Work order: Word for word, copy each record that comes after this.

Extracted entries:

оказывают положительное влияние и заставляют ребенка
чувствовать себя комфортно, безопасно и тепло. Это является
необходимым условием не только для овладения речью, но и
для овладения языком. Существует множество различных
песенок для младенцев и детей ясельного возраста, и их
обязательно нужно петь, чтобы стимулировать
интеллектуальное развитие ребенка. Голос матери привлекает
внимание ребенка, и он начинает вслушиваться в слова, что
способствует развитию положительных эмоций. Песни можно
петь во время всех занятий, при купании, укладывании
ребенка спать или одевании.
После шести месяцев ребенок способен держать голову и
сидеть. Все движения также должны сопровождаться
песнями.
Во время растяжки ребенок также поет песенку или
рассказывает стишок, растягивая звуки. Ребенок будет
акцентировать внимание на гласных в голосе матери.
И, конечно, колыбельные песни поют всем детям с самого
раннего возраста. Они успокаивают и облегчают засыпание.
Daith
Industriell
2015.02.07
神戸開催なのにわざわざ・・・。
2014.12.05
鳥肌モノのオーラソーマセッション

Finished exercise:
оказывают положительное влияние и заставляют ребенка
чувствовать себя комфортно, безопасно и тепло. Это является
необходимым условием не только для овладения речью, но и
для овладения языком. Существует множество различных
песенок для младенцев и детей ясельного возраста, и их
обязательно нужно петь, чтобы стимулировать
интеллектуальное развитие ребенка. Голос матери привлекает
внимание ребенка, и он начинает вслушиваться в слова, что
способствует развитию положительных эмоций. Песни можно
петь во время всех занятий, при купании, укладывании
ребенка спать или одевании.
После шести месяцев ребенок способен держать голову и
сидеть. Все движения также должны сопровождаться
песнями.
Во время растяжки ребенок также поет песенку или
рассказывает стишок, растягивая звуки. Ребенок будет
акцентировать внимание на гласных в голосе матери.
И, конечно, колыбельные песни поют всем детям с самого
раннего возраста. Они успокаивают и облегчают засыпание.
Daith
Industriell
2015.02.07
神戸開催なのにわざわざ・・・。
2014.12.05
鳥肌モノのオーラソーマセッション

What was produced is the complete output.